Early detection of children with sickle cell disease, determination of carriership frequency as well as evaluation of the knowledge regarding this haemoglobinopathy in various ethnic risk groups.




From 1 November 1998 through to 31 October 1999, the ethnic background was recorded for consecutive pregnant women under care of the Academic Medical Centre, Amsterdam, the Netherlands, and the presence of carriership for sickle cell disease was evaluated. Carriers were asked about their knowledge of sickle cell disease. A diagnostic blood test of cord blood was also performed using a PCR which could detect both haemoglobin S and C mutations.

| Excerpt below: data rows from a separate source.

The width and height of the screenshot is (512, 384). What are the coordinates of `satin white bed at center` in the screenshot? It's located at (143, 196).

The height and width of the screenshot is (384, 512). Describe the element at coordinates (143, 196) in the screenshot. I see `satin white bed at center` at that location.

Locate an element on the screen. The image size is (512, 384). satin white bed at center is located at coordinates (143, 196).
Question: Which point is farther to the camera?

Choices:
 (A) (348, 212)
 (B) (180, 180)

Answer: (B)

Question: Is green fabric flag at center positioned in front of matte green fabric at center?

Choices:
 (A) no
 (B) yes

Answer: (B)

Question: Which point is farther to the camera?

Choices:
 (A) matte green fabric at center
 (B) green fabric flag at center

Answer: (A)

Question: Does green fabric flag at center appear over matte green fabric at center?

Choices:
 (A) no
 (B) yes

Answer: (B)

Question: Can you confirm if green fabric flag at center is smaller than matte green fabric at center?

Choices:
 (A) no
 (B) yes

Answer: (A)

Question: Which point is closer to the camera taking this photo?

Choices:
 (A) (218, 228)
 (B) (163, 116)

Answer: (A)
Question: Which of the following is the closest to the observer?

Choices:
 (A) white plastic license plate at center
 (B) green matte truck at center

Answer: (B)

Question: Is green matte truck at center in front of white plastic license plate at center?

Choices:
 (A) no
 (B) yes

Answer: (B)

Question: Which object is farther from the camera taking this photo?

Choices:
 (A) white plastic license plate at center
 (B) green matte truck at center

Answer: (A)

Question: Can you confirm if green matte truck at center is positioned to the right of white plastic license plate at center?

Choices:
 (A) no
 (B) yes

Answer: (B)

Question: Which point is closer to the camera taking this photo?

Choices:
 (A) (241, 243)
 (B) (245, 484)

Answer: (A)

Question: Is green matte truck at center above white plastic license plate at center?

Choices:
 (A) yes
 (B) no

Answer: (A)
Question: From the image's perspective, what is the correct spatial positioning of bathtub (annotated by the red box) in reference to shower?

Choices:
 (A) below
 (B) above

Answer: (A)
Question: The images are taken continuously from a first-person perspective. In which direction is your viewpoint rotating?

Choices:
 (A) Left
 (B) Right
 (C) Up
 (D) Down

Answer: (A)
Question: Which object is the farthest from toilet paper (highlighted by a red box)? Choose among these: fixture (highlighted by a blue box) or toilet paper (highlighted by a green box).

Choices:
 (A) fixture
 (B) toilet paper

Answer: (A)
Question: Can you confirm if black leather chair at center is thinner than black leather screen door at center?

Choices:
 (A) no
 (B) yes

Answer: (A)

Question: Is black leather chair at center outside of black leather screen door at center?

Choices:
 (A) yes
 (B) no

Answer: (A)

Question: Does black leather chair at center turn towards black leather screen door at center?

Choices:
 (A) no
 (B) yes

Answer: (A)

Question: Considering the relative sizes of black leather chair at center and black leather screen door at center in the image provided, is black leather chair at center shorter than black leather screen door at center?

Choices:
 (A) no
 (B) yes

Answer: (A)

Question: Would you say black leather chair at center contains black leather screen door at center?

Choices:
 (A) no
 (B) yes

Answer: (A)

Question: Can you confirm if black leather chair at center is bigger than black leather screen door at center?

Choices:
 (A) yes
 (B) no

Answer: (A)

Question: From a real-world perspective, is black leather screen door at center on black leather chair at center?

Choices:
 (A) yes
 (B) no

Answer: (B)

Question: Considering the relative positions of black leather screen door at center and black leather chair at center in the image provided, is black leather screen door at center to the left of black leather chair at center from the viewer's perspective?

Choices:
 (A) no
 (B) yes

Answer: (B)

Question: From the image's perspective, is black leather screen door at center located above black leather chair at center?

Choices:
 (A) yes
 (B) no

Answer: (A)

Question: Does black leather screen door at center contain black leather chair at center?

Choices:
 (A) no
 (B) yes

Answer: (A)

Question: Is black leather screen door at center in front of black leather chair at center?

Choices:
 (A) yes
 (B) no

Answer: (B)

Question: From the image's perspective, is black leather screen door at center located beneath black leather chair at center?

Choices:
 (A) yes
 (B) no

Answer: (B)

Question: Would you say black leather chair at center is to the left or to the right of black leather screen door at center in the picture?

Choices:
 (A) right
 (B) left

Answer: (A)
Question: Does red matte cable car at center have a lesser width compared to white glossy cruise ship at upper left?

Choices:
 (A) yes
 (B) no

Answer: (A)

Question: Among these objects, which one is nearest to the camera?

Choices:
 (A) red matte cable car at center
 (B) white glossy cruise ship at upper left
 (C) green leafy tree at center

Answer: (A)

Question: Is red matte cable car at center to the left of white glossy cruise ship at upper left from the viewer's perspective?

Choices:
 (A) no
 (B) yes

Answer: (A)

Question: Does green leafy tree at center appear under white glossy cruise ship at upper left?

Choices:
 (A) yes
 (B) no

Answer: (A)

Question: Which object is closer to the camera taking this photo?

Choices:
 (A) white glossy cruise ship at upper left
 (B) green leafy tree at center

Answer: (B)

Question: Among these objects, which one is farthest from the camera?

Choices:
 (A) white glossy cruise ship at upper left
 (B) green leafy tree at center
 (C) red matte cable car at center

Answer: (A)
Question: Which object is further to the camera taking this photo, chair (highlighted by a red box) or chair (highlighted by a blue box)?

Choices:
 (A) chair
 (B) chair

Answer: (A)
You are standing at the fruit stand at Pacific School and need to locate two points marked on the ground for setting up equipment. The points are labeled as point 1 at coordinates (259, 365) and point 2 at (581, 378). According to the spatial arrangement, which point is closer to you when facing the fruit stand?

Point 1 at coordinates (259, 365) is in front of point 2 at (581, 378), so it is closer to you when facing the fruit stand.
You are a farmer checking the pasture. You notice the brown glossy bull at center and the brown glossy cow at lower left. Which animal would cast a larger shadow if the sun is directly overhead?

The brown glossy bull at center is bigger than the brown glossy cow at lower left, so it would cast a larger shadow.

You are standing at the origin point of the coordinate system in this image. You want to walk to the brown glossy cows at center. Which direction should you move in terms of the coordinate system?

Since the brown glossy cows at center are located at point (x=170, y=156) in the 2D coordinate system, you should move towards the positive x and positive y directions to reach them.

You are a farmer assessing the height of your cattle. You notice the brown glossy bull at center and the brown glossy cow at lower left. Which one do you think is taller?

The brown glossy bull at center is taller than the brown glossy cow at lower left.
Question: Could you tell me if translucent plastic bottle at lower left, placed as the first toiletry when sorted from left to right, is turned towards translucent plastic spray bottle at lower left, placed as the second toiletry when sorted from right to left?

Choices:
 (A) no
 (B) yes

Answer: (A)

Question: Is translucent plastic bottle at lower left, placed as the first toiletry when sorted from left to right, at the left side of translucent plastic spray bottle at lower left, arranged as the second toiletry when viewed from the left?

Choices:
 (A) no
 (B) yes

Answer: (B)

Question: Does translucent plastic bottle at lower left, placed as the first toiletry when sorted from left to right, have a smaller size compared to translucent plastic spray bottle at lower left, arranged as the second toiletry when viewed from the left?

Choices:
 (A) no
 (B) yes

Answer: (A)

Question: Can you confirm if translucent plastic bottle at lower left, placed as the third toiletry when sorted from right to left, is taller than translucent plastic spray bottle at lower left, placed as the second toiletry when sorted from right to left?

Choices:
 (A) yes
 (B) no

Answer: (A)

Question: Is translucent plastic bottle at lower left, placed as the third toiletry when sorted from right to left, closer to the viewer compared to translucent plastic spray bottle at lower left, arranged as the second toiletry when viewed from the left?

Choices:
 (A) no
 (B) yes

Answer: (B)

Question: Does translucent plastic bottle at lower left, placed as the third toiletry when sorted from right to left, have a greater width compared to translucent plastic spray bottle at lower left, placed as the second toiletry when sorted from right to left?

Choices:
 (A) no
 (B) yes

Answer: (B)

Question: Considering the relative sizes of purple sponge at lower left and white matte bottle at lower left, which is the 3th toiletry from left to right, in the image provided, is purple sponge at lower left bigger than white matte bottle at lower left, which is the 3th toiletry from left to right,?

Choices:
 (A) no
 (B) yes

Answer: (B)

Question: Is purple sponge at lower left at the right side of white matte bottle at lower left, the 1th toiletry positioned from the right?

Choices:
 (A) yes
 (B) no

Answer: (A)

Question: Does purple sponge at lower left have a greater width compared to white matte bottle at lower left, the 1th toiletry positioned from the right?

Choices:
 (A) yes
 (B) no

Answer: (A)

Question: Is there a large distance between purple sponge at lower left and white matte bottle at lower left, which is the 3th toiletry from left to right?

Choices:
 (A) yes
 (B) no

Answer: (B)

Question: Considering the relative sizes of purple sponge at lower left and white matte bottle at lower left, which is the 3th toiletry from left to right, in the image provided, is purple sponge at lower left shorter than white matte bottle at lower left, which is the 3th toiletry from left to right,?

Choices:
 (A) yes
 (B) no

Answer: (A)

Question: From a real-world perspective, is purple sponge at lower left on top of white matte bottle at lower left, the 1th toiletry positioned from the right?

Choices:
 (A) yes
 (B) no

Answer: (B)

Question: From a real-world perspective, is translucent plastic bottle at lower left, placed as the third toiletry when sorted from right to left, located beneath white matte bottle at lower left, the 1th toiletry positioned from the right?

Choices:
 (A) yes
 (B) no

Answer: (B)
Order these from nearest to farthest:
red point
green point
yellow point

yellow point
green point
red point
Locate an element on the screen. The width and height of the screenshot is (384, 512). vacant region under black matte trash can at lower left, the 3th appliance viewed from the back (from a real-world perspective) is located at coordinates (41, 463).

Fifty-five carriers were detected in a group of 1,016 investigated pregnant women (5.4%). The carriership frequencies in Surinam and African women were 12 and 15.7%, respectively. Knowledge of sickle cell disease, its occurrence in populations at risk, as well as the terms 'inheritance' and 'carriership', differed substantially between Surinam and African women, with awareness being lower in the latter group. In six cases informed consent was not asked. All other 49 carriers consented to a diagnostic test. Two intrauterine deaths occurred. Four children had sickle cell disease: three had HbSS, one had HbSC. Nineteen children proved to be carriers for sickle cell disease, 18 were heterozygotes for HbS, one for HbC.


This targeted neonatal screening for sickle cell disease was feasible in a hospital setting. The number of children diagnosed with the disease supports the wider implementation of this method of early detection.